One country that supposedly does do this is that great enlightened permafrost to our north, Canada, whose abortion regime is worth examining in greater detail. Canadians love to point out that — and, well, they don’t mean to be smug or anything — but unlike down in Trumpistan, they don’t have any laws on the books restricting the right to choose. That means a Canadian woman can theoretically terminate her pregnancy right until the baby is born.
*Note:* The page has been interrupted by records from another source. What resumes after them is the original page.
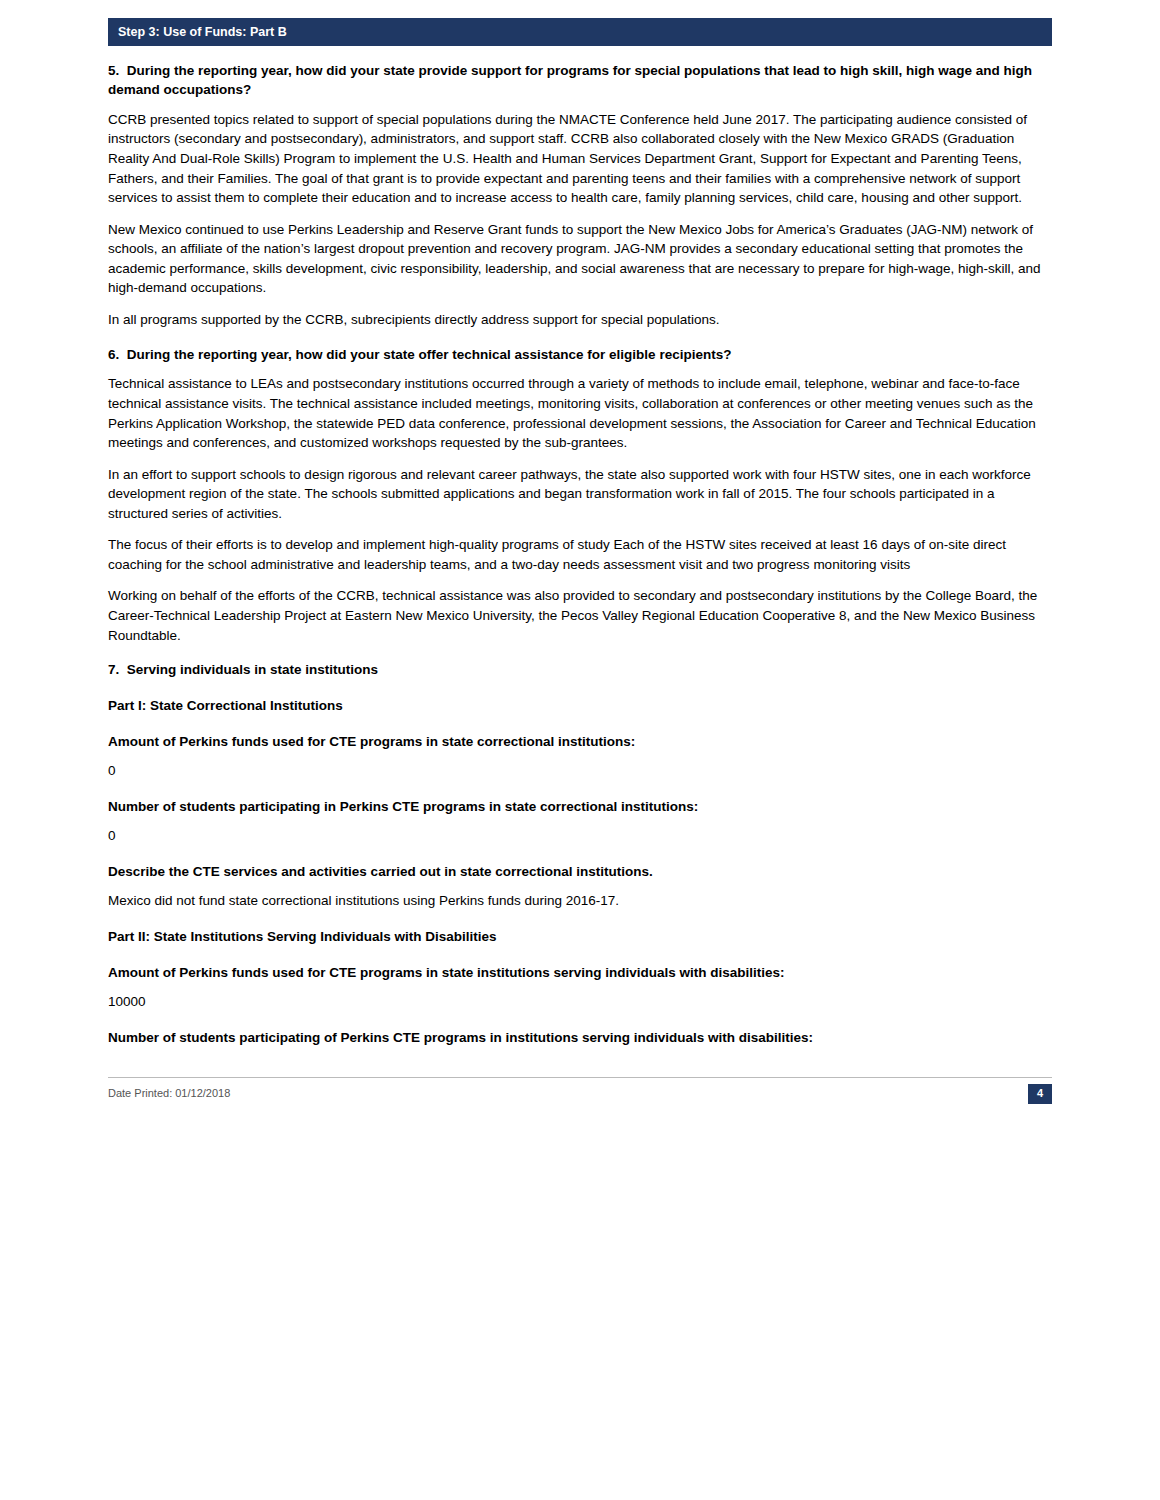Step 3: Use of Funds: Part B
5. During the reporting year, how did your state provide support for programs for special populations that lead to high skill, high wage and high demand occupations?
CCRB presented topics related to support of special populations during the NMACTE Conference held June 2017. The participating audience consisted of instructors (secondary and postsecondary), administrators, and support staff. CCRB also collaborated closely with the New Mexico GRADS (Graduation Reality And Dual-Role Skills) Program to implement the U.S. Health and Human Services Department Grant, Support for Expectant and Parenting Teens, Fathers, and their Families. The goal of that grant is to provide expectant and parenting teens and their families with a comprehensive network of support services to assist them to complete their education and to increase access to health care, family planning services, child care, housing and other support.
New Mexico continued to use Perkins Leadership and Reserve Grant funds to support the New Mexico Jobs for America’s Graduates (JAG-NM) network of schools, an affiliate of the nation’s largest dropout prevention and recovery program. JAG-NM provides a secondary educational setting that promotes the academic performance, skills development, civic responsibility, leadership, and social awareness that are necessary to prepare for high-wage, high-skill, and high-demand occupations.
In all programs supported by the CCRB, subrecipients directly address support for special populations.
6. During the reporting year, how did your state offer technical assistance for eligible recipients?
Technical assistance to LEAs and postsecondary institutions occurred through a variety of methods to include email, telephone, webinar and face-to-face technical assistance visits. The technical assistance included meetings, monitoring visits, collaboration at conferences or other meeting venues such as the Perkins Application Workshop, the statewide PED data conference, professional development sessions, the Association for Career and Technical Education meetings and conferences, and customized workshops requested by the sub-grantees.
In an effort to support schools to design rigorous and relevant career pathways, the state also supported work with four HSTW sites, one in each workforce development region of the state. The schools submitted applications and began transformation work in fall of 2015. The four schools participated in a structured series of activities.
The focus of their efforts is to develop and implement high-quality programs of study Each of the HSTW sites received at least 16 days of on-site direct coaching for the school administrative and leadership teams, and a two-day needs assessment visit and two progress monitoring visits
Working on behalf of the efforts of the CCRB, technical assistance was also provided to secondary and postsecondary institutions by the College Board, the Career-Technical Leadership Project at Eastern New Mexico University, the Pecos Valley Regional Education Cooperative 8, and the New Mexico Business Roundtable.
7. Serving individuals in state institutions
Part I: State Correctional Institutions
Amount of Perkins funds used for CTE programs in state correctional institutions:
0
Number of students participating in Perkins CTE programs in state correctional institutions:
0
Describe the CTE services and activities carried out in state correctional institutions.
Mexico did not fund state correctional institutions using Perkins funds during 2016-17.
Part II: State Institutions Serving Individuals with Disabilities
Amount of Perkins funds used for CTE programs in state institutions serving individuals with disabilities:
10000
Number of students participating of Perkins CTE programs in institutions serving individuals with disabilities:
Date Printed: 01/12/2018 4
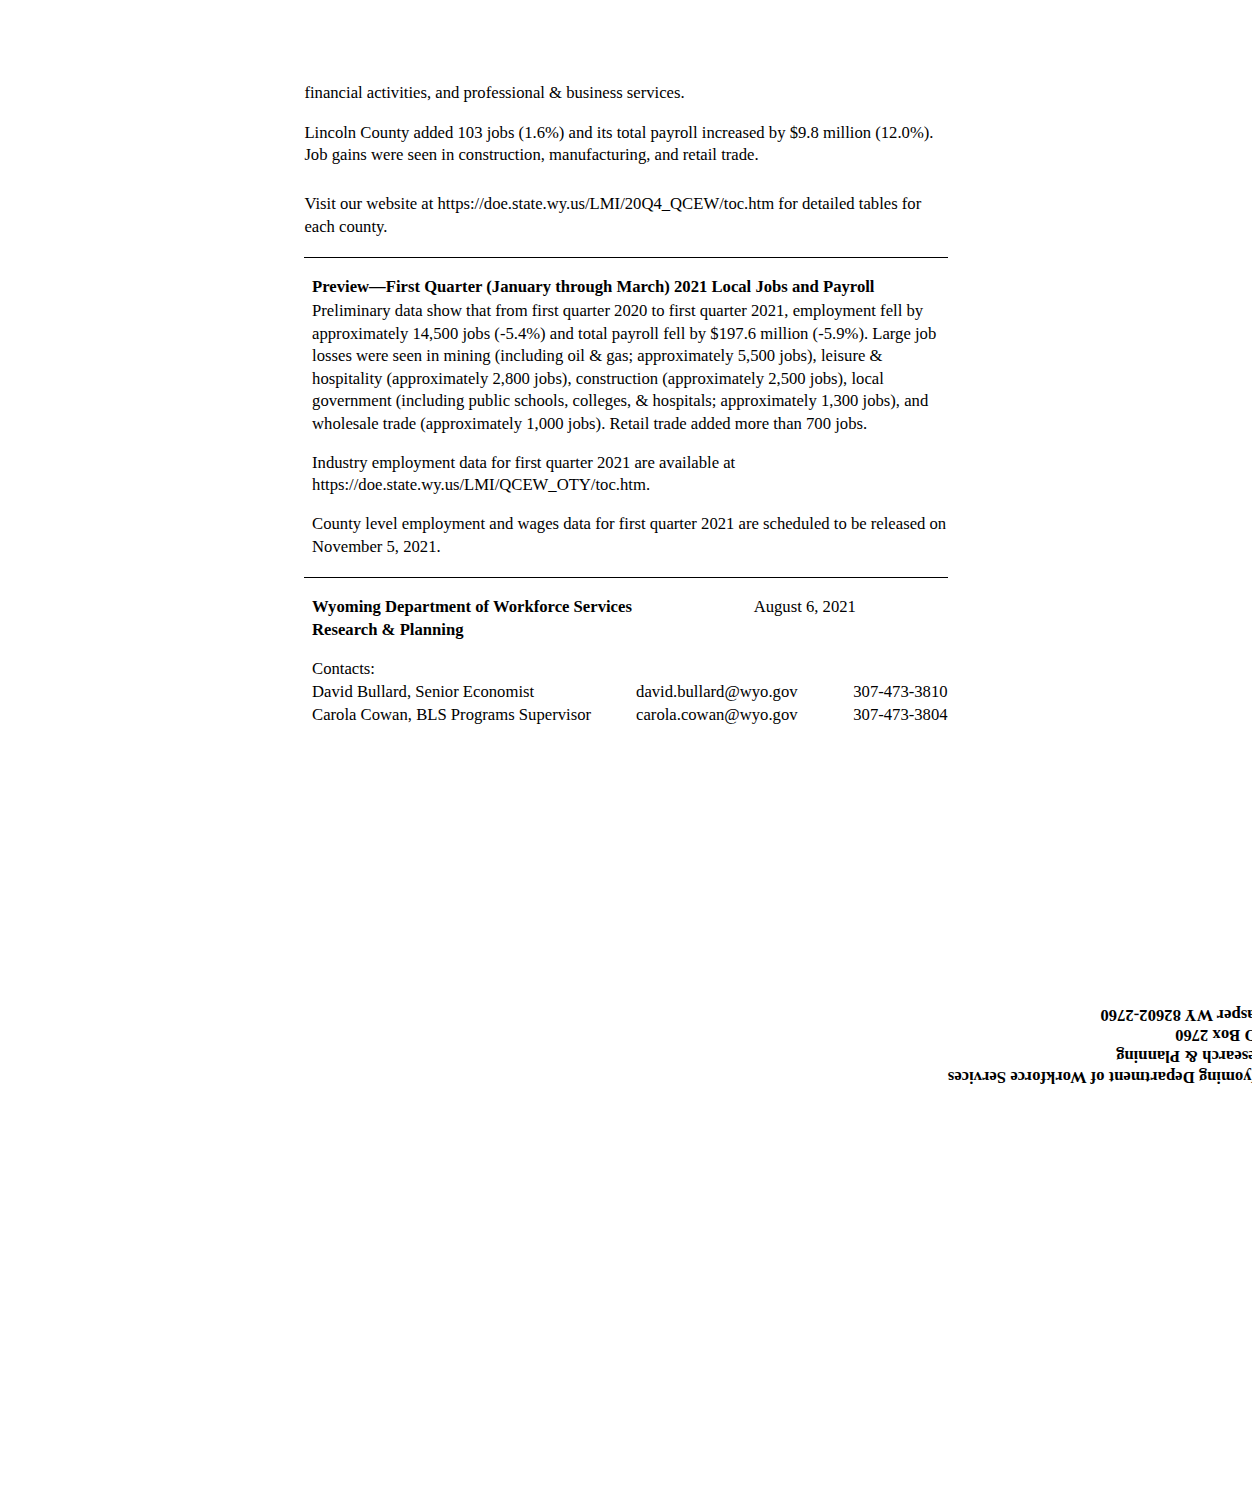financial activities, and professional & business services.
Lincoln County added 103 jobs (1.6%) and its total payroll increased by $9.8 million (12.0%). Job gains were seen in construction, manufacturing, and retail trade.
Visit our website at https://doe.state.wy.us/LMI/20Q4_QCEW/toc.htm for detailed tables for each county.
Preview—First Quarter (January through March) 2021 Local Jobs and Payroll
Preliminary data show that from first quarter 2020 to first quarter 2021, employment fell by approximately 14,500 jobs (-5.4%) and total payroll fell by $197.6 million (-5.9%). Large job losses were seen in mining (including oil & gas; approximately 5,500 jobs), leisure & hospitality (approximately 2,800 jobs), construction (approximately 2,500 jobs), local government (including public schools, colleges, & hospitals; approximately 1,300 jobs), and wholesale trade (approximately 1,000 jobs). Retail trade added more than 700 jobs.
Industry employment data for first quarter 2021 are available at https://doe.state.wy.us/LMI/QCEW_OTY/toc.htm.
County level employment and wages data for first quarter 2021 are scheduled to be released on November 5, 2021.
Wyoming Department of Workforce Services August 6, 2021
Research & Planning
Contacts:
| David Bullard, Senior Economist | david.bullard@wyo.gov | 307-473-3810 |
| Carola Cowan, BLS Programs Supervisor | carola.cowan@wyo.gov | 307-473-3804 |
Wyoming Department of Workforce Services
Research & Planning
PO Box 2760
Casper WY 82602-2760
Yet in practice this is not what happens. For starters, Canada has a lower abortion rate than the United States (as do most first-world nations). And it has an especially low late-term abortion rate. Why? Because most Canadian providers refuse to perform the procedure. In Quebec, Canada’s second most populous province, the local College of Physicians, stipulates that abortions should not be performed after twenty-three weeks except in cases of “serious congenital anomalies” and under “exceptional” circumstances.

So what of those Canadians who do seek third-trimester abortions? Many of them end up coming to America, where several states allow any pregnancy to be terminated. A Quebec legal authority explains of late-term procedures that “some people who can’t get an abortion in Canada travel to the United States to have an abortion at this stage,” with all expenses publicly reimbursed. There are even US abortion clinics that advertise third-trimester procedures to Canadians!

And they say American exceptionalism is dead. This is the reality of our post-Roe world: America as a global outlier, an abortion tourism destination, where an almost fully grown baby very much able to feel pain can be chopped up and tossed out with the trash.

Just because it’s called “progress” doesn’t mean it is. Consider: abortion has actually been rather common throughout history. Aristotle condoned it and it was available on demand throughout the Roman Empire (the Romans banned it during the third century, but that had more to do with paternal rights than the life of the fetus). Christianity brought a change, though there are still accounts of pregnancies being terminated in the Middle Ages. And as Alito himself notes, English common law for centuries permitted abortions up to so-called quickening.

Then, in the twentieth century, there was a revolution in technology. The ultrasound allowed us to see the fetus moving in the womb while preemie care guaranteed that babies who might have otherwise perished could survive. We now know the fetus develops brain activity by six weeks and can feel pain as early as twelve weeks. The general trend of the research has been to push personhood further and further back, frustrating the benighted who view the birth canal as some kind of ironclad threshold between oblivion and life.

As our abortion debate now erupts once again, pro-lifers ought to focus on reclaiming that word, “progress.” Some Europeans view Americans as backward on abortion. They’re right, just not for the reasons they think.